____ TEKS SUMBER

Complain: Hate it or Love it?
Hmm Complain.. Apapun yang bersifat interaksi akan berpotensi menimbulkan komplain. Termasuk didunia Marketing. Kita mungkin sering membaca di Surat Pembaca Koran yang berisi “Luapan amarah” dari konsumen yang kecewa baik atas pelayanan hingga kualitas produk. Response yang diberikan oleh Beberapa company, nampak betapa mereka menanggapi serius hal ini, baik menghubungi langsung ataupun bahkan mengirim jajaran managementnya untuk mengunjungi si konsumen. Namun banyak juga yang malah membiarkan saja, ibarat kata, “Anjing menggonggong Khafilah berlalu”. Mereka tidak perduli, beberapa malah mengancam si konsumen untuk menulis permintaan ma’af atau dituntut.
Saya juga sering menerima komplain dan juga beberapa kali melakukan komplain. Tipe customer yang komplain ada yang memang mencari solusi atas kebuntuan dan ketidakpuasan atas pelayanan/kualitas, ada yang memang sudah kecewa berat hingga malah menjadi “teroris” yang nothing to lose serta Ada juga memang customer yang “genuinely” komplain atas kekurangan si produsen hingga yang malah jadi “preman” dan mau enaknya sendiri dengan mencari-mencari sejuta alasan untuk keuntungan pribadinya semata, tanpa melihat bahwa itu terjadi karena kesalahan mereka sendiri.

________
____ BARIS YANG DIBERIKAN

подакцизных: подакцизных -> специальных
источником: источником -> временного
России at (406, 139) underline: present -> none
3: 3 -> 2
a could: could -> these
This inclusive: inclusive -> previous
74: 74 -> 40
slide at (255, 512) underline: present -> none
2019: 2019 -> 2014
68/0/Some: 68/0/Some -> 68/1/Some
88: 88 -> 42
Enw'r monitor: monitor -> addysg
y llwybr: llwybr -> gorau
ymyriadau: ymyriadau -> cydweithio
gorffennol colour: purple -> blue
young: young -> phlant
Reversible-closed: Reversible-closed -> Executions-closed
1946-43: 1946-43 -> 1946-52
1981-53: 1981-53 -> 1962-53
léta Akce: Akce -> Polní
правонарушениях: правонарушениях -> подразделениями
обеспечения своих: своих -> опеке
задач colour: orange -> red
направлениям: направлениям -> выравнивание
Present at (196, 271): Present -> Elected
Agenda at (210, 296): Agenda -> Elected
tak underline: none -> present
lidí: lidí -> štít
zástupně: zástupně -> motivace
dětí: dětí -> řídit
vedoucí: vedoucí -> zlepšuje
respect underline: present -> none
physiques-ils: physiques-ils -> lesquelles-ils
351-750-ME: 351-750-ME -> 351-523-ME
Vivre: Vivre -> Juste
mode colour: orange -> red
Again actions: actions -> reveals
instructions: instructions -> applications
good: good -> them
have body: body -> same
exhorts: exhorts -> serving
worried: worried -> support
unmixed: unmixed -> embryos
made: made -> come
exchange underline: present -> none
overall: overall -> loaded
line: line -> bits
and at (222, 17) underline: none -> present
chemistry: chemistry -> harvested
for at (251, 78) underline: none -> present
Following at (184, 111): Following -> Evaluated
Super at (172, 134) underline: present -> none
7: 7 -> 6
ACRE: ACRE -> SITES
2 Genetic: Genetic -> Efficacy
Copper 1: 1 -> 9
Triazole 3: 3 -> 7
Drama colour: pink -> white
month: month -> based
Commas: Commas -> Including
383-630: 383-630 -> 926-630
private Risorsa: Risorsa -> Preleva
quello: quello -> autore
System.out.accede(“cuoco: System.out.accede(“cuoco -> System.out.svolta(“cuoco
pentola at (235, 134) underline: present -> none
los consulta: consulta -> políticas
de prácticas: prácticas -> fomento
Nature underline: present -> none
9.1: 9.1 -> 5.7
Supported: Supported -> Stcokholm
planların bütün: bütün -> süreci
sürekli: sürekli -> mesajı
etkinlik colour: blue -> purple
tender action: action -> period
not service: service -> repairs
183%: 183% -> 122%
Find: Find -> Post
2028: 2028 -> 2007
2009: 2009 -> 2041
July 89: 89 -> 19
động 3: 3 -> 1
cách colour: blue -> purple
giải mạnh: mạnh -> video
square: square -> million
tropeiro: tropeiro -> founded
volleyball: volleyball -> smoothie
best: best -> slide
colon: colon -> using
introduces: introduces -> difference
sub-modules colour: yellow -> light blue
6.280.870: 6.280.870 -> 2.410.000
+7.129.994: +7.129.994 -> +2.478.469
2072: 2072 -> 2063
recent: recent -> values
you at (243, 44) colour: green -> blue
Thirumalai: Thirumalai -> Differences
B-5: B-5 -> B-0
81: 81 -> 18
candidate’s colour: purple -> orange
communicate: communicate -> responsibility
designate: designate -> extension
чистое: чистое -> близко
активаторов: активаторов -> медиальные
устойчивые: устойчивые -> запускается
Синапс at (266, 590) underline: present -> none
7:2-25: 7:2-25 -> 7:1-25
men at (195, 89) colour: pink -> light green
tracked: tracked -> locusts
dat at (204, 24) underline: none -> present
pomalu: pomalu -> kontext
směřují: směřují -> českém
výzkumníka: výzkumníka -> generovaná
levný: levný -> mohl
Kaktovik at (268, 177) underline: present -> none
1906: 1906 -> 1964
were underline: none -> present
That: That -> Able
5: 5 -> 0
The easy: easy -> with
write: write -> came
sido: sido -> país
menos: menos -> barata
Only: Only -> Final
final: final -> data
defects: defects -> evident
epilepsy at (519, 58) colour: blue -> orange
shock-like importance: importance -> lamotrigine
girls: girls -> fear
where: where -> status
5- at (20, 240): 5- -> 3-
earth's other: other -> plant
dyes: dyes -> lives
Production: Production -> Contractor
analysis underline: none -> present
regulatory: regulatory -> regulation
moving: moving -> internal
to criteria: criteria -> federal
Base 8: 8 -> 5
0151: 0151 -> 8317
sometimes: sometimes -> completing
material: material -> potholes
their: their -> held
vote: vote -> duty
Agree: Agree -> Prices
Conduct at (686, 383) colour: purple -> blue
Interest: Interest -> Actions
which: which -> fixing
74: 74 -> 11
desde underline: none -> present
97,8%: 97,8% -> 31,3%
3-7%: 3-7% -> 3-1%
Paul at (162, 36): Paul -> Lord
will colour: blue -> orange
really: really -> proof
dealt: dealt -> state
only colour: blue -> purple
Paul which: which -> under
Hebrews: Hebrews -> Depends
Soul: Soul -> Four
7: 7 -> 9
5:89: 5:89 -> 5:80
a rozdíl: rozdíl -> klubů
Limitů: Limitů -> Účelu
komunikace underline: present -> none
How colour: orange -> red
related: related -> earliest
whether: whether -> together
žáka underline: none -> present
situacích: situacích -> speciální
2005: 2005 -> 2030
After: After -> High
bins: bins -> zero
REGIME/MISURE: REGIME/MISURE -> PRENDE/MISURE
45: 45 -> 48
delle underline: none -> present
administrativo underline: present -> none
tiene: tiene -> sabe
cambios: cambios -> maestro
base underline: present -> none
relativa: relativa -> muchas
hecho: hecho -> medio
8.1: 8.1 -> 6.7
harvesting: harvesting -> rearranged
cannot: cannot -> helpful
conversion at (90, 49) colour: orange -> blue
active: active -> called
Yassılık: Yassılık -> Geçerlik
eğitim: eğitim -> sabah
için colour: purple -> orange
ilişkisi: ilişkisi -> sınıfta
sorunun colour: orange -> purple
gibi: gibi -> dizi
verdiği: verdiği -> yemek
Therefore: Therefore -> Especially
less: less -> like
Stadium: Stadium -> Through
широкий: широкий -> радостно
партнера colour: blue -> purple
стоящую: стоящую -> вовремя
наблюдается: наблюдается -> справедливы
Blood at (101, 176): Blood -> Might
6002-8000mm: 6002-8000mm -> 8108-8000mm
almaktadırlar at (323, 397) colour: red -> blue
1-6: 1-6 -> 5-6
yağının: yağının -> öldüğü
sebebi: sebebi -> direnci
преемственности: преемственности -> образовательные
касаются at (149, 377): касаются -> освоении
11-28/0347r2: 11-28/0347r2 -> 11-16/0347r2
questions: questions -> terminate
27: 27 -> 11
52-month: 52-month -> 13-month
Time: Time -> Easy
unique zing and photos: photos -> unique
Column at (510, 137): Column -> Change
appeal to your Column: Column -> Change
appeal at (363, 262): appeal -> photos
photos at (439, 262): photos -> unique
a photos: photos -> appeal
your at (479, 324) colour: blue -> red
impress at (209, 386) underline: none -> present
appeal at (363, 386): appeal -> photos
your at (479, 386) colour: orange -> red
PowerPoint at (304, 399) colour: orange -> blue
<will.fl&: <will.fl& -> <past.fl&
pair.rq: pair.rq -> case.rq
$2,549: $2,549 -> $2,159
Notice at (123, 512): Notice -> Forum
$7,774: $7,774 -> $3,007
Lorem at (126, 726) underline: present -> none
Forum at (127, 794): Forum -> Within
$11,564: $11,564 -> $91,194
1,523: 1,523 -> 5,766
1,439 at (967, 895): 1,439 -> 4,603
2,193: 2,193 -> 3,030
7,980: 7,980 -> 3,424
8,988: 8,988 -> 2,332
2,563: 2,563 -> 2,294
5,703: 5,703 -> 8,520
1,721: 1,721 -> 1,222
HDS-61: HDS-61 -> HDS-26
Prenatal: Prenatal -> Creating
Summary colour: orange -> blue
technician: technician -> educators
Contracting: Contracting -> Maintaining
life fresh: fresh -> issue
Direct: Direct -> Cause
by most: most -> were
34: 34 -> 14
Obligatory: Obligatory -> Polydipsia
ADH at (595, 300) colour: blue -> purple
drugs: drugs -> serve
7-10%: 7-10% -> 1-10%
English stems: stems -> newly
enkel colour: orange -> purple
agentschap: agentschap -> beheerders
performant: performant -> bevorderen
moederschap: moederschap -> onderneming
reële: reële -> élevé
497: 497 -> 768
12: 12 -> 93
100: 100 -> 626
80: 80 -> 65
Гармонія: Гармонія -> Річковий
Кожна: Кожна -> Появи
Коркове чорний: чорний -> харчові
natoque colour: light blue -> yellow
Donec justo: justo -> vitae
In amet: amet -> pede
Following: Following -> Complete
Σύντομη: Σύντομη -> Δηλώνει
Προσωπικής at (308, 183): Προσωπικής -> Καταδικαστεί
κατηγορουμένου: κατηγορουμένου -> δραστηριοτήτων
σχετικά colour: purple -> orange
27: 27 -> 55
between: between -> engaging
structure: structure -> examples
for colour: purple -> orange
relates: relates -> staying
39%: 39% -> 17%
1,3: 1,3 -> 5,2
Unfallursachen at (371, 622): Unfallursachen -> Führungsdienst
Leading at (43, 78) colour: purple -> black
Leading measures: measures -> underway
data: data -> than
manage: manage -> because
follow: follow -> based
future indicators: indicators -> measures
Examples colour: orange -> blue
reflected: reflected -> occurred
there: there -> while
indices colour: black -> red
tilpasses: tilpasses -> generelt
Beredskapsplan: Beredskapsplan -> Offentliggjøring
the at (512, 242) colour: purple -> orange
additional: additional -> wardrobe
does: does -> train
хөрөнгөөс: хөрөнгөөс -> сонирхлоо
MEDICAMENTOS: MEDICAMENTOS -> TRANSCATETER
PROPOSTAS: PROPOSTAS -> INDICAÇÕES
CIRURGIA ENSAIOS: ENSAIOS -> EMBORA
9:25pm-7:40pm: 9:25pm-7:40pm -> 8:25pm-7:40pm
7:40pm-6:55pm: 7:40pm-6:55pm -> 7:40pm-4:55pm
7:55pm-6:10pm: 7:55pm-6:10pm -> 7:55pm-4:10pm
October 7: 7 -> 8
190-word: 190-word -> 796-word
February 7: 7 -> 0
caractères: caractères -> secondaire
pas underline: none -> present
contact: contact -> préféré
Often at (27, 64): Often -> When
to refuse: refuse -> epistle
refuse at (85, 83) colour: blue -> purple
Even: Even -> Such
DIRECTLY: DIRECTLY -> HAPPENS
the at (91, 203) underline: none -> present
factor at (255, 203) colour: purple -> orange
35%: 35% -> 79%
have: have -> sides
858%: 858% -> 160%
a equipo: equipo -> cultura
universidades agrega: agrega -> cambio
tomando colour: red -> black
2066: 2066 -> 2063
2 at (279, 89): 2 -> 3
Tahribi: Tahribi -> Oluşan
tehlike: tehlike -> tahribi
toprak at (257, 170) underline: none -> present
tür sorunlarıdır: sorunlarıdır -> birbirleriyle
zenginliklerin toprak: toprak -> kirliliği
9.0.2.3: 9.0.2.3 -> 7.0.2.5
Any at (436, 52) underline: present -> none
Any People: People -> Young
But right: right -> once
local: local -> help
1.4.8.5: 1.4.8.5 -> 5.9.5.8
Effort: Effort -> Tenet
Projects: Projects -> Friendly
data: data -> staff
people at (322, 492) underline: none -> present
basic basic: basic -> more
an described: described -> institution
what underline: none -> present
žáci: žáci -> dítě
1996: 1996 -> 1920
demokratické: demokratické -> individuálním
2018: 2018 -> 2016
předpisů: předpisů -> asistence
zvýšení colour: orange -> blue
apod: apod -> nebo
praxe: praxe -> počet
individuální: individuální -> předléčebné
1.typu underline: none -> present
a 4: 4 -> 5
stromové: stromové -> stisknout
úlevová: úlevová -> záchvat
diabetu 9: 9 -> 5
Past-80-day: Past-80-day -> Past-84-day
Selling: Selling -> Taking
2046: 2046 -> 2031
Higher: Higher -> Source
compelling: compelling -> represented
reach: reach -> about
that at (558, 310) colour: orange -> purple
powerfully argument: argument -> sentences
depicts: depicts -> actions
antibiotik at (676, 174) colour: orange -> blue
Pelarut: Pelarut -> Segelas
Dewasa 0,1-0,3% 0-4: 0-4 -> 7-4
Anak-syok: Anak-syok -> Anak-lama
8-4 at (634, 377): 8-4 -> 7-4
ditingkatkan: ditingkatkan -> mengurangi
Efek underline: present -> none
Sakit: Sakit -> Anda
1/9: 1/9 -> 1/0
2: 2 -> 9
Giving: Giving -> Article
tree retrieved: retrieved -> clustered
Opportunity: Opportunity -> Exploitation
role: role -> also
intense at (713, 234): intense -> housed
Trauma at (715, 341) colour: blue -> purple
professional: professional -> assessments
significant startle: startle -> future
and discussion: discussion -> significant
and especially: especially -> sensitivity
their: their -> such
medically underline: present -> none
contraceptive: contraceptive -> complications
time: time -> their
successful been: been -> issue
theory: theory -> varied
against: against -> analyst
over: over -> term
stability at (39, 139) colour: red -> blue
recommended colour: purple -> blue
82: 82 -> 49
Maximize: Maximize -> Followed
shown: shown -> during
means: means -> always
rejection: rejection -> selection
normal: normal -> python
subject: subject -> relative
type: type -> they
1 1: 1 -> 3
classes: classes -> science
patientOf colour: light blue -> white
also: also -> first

________

● TUGAS LATIHAN:
a. Terjemahkan ke dalam bahasa Inggris kalimat ini dari teks tentang komplain: "Saya juga sering menerima komplain dan juga beberapa kali melakukan komplain."
b. Laporkan setiap baris di atas yang memuat kata "green".

● HASIL LATIHAN:
a. I also often receive complaints and have also made complaints several times.

b.
you at (243, 44) colour: green -> blue
men at (195, 89) colour: pink -> light green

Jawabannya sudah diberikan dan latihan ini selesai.